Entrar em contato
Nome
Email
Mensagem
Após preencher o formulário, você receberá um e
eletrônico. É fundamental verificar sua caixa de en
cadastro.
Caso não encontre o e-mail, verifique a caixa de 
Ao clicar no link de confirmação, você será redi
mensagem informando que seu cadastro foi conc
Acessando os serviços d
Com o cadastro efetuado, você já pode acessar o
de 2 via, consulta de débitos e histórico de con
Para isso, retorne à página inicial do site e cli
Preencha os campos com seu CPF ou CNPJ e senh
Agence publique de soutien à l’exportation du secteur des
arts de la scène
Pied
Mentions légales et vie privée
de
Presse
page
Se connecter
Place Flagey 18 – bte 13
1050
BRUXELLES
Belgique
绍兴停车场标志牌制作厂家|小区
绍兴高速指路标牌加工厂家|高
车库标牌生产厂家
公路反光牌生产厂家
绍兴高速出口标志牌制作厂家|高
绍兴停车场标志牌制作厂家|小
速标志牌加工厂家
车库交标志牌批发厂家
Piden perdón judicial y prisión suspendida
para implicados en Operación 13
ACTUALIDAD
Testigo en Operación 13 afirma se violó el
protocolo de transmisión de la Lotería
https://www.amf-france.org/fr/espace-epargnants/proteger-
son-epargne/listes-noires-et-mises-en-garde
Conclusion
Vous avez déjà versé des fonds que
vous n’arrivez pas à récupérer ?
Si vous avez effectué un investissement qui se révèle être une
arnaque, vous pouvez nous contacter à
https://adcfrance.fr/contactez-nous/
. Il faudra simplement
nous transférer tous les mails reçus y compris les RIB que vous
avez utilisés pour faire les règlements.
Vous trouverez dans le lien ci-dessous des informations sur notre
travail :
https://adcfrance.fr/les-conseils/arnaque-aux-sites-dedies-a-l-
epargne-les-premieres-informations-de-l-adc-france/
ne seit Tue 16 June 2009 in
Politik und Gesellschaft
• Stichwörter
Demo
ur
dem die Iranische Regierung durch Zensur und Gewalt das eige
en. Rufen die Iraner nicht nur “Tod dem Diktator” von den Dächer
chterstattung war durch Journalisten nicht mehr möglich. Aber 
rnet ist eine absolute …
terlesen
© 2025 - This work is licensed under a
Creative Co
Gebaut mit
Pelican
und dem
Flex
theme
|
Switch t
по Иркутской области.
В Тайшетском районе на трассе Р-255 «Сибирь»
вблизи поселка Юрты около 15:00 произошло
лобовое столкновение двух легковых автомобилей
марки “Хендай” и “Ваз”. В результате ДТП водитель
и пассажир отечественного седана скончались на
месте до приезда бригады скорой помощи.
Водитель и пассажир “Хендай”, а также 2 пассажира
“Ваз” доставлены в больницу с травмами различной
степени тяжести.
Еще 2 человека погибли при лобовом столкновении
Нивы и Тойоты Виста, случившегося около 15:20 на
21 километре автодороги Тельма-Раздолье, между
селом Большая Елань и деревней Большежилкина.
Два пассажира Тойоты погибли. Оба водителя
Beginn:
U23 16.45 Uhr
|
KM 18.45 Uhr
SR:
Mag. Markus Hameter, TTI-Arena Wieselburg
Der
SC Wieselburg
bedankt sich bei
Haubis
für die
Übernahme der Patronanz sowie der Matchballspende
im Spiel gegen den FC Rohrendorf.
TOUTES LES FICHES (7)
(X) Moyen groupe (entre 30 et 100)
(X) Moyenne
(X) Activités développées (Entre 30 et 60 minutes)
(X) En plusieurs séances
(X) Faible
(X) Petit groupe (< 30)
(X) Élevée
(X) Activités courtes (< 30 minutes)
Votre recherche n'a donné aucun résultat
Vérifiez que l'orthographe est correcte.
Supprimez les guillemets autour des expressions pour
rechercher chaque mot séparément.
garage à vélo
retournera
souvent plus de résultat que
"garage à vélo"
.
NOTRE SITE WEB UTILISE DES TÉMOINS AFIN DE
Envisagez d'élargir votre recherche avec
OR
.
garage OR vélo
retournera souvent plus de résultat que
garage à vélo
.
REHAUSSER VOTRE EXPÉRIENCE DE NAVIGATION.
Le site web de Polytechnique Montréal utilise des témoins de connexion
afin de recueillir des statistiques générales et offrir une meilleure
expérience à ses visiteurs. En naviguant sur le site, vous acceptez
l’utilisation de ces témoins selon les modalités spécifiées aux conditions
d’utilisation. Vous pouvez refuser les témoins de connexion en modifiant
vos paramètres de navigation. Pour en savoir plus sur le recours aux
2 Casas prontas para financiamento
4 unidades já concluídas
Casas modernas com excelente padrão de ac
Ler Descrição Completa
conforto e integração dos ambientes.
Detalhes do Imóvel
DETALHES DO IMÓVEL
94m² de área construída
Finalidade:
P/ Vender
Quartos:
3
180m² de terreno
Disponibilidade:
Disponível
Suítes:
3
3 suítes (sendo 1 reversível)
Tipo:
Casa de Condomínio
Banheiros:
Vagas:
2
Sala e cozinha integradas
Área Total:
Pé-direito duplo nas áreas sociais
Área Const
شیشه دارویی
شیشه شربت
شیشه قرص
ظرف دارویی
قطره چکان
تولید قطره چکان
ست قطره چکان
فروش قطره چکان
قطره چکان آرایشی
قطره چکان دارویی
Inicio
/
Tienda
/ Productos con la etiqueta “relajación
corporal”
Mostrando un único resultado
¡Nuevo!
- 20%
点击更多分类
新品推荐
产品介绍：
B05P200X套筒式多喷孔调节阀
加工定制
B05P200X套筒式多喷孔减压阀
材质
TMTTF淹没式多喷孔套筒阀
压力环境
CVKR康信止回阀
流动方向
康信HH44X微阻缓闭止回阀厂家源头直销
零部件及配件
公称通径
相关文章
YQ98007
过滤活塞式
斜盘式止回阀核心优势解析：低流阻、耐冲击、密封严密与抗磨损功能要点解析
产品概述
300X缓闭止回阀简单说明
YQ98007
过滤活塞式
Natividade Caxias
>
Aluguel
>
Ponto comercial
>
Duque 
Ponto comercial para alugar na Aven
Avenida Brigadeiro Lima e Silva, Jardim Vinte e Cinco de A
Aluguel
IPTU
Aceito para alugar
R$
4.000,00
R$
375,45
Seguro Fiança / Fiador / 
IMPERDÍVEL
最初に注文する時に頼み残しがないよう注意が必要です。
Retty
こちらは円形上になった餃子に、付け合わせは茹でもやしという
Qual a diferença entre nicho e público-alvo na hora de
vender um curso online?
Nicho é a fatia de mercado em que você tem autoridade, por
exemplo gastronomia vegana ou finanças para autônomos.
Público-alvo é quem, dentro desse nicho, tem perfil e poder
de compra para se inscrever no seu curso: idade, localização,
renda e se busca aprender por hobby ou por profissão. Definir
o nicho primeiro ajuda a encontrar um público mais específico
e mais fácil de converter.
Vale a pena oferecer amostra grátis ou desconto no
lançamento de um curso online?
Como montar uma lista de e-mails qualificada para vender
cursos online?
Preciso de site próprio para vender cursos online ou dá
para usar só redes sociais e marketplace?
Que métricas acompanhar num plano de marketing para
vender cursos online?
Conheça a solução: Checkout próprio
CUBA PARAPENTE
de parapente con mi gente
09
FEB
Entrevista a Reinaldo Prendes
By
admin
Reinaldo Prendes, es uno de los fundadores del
==============================
Your task: For every line of the records with the string "você", add one to a tally; give the final tally alone.

Problem solution: 4